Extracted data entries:
"""

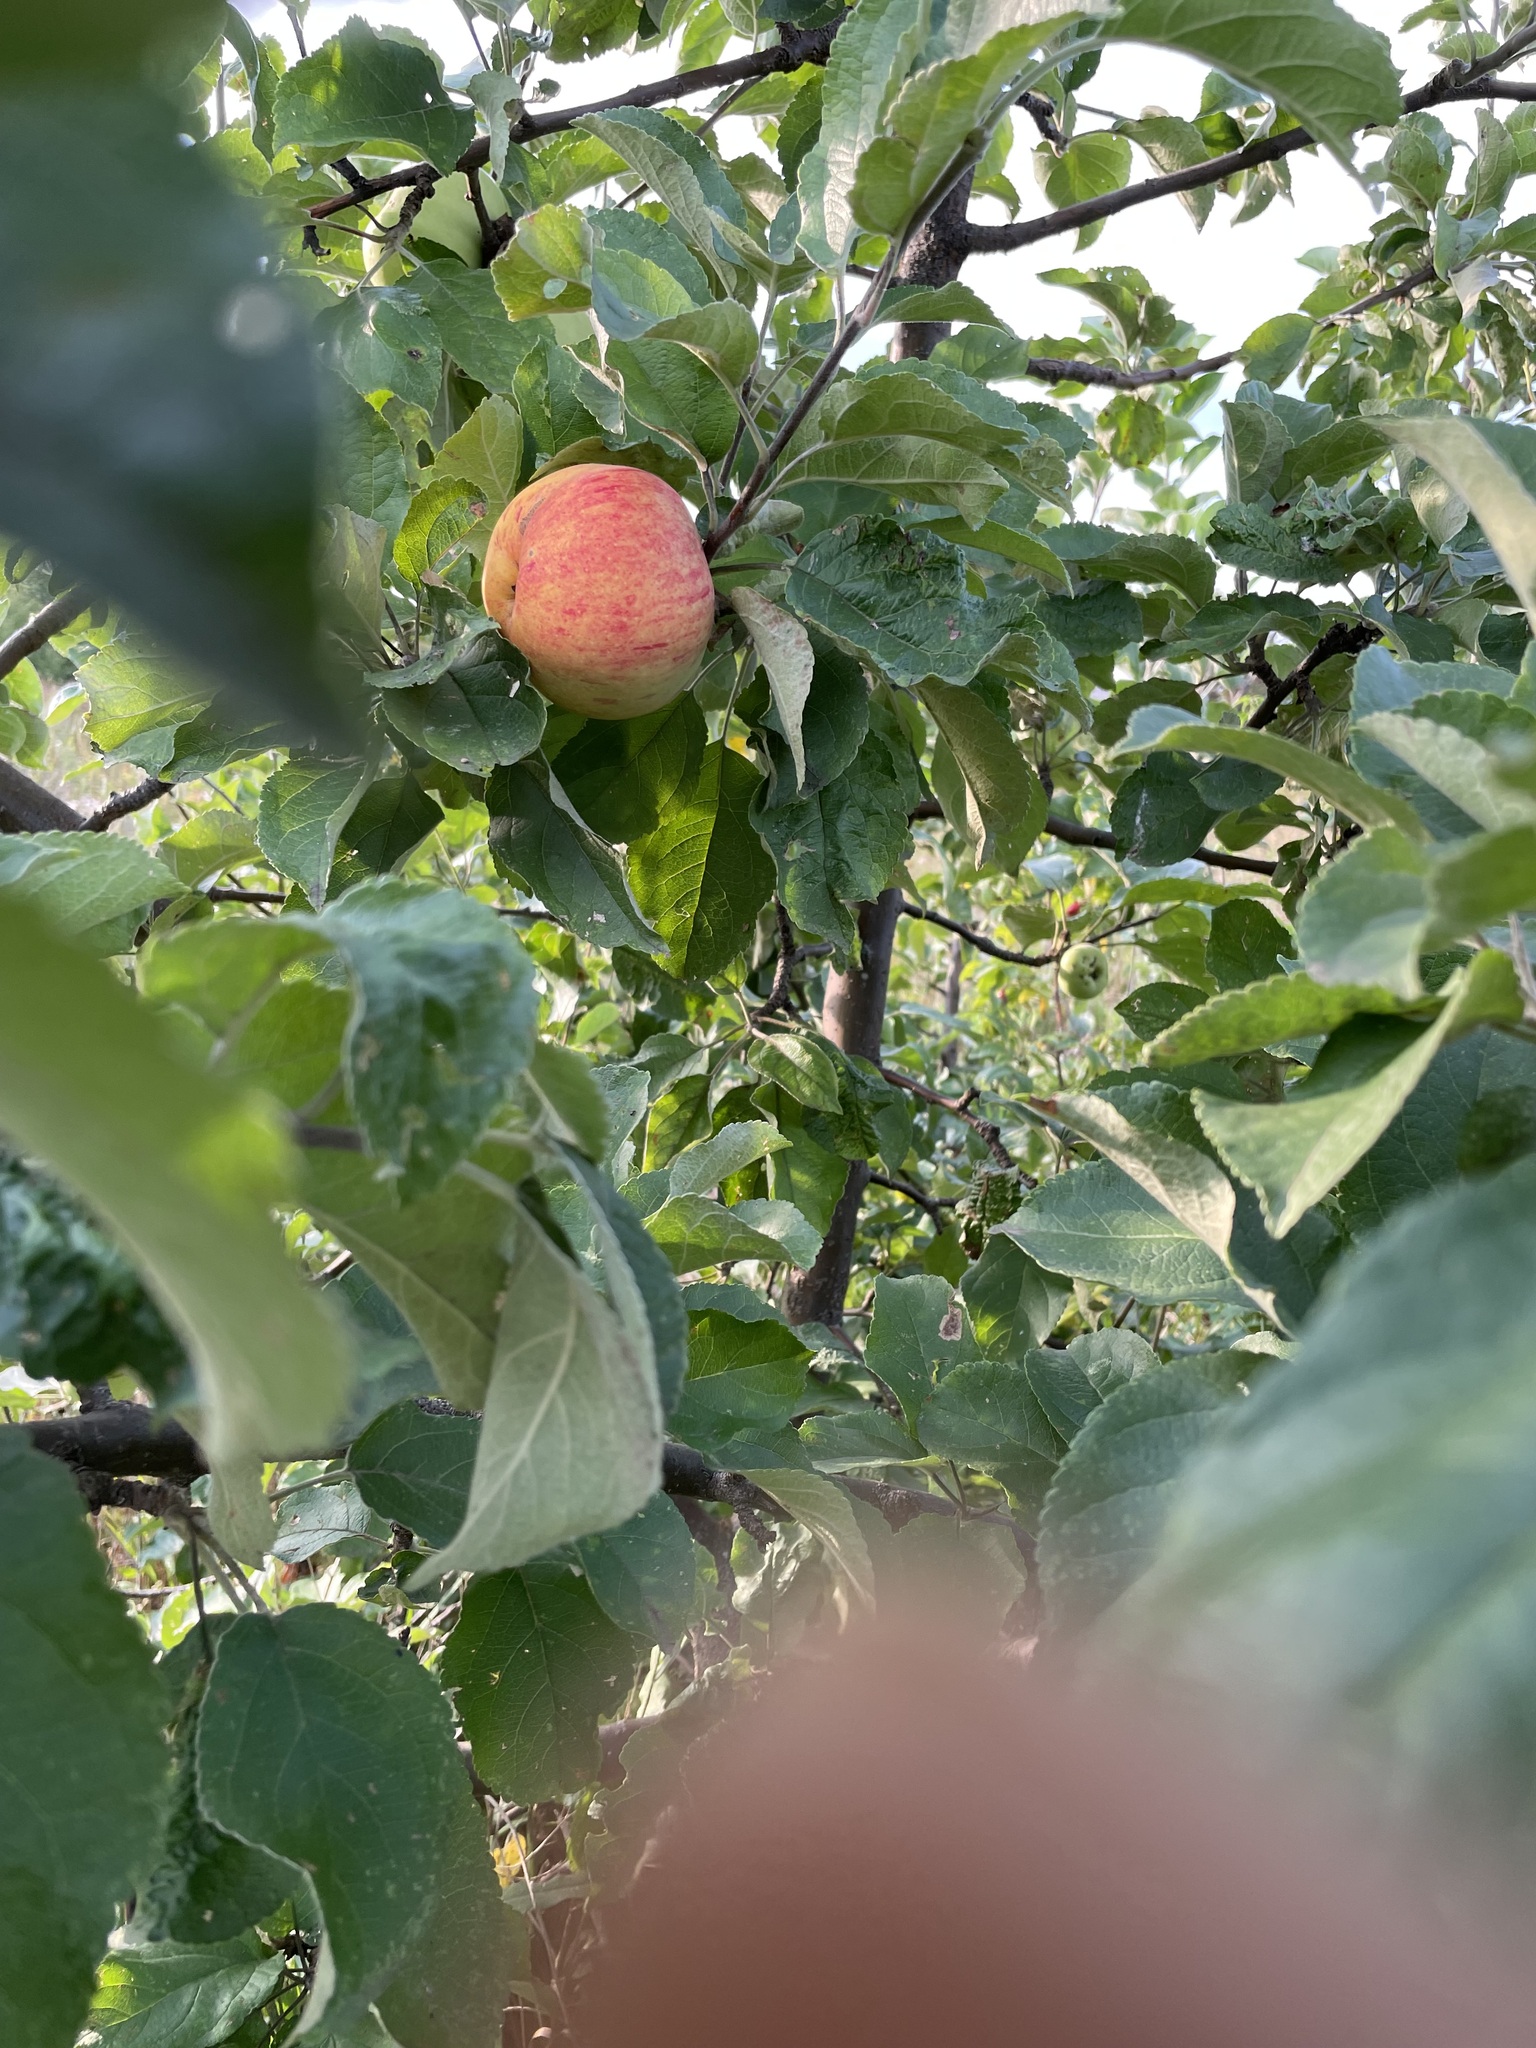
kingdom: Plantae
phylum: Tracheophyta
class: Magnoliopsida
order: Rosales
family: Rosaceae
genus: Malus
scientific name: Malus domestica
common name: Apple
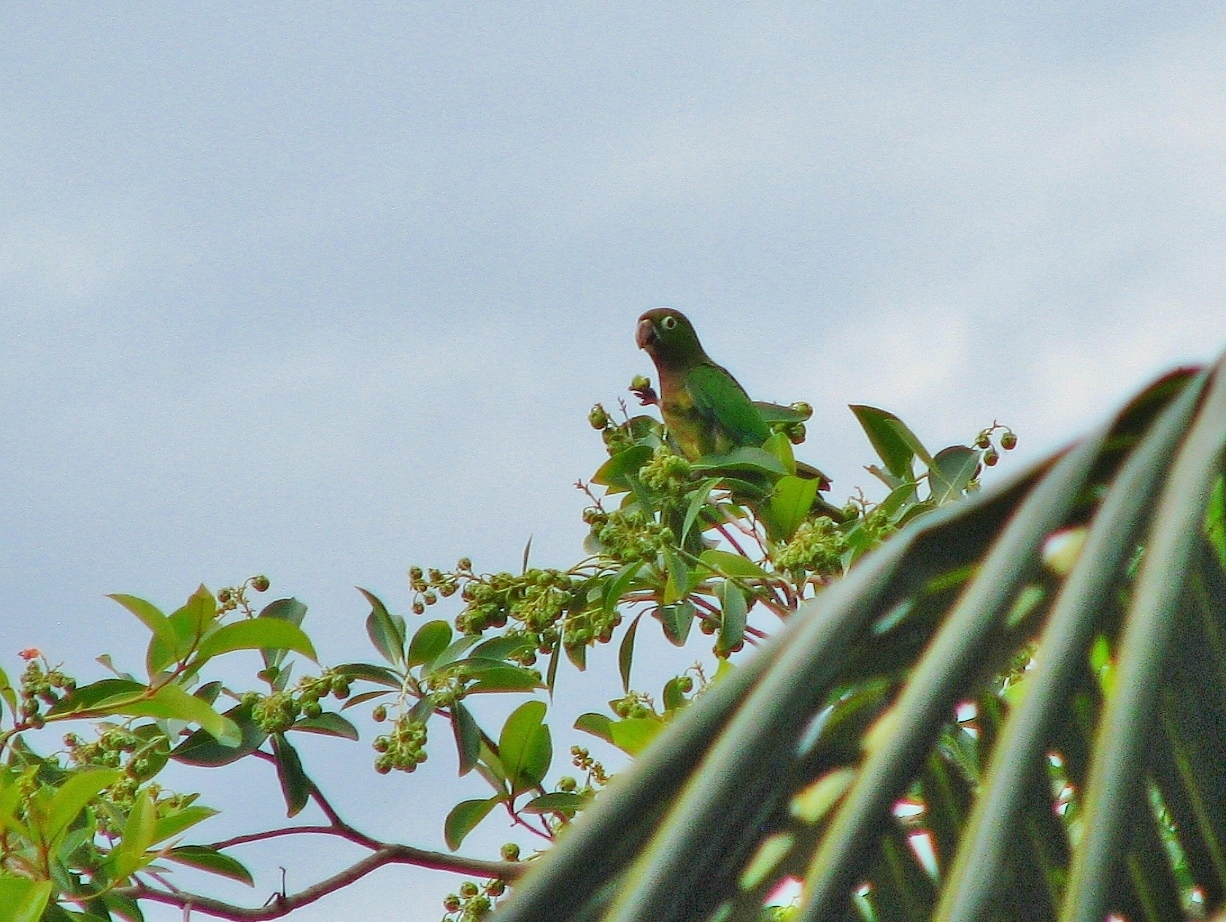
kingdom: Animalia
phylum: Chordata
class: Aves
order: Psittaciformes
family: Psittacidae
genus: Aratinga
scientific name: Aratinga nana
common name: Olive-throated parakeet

"""

WHAT TO DO
Rewrite the lines above, changing every "common name" to "everyday name" and keeping everything else the same. Leave the pictures out of your answer.

EXERCISE RESULT
kingdom: Plantae
phylum: Tracheophyta
class: Magnoliopsida
order: Rosales
family: Rosaceae
genus: Malus
scientific name: Malus domestica
everyday name: Apple
kingdom: Animalia
phylum: Chordata
class: Aves
order: Psittaciformes
family: Psittacidae
genus: Aratinga
scientific name: Aratinga nana
everyday name: Olive-throated parakeet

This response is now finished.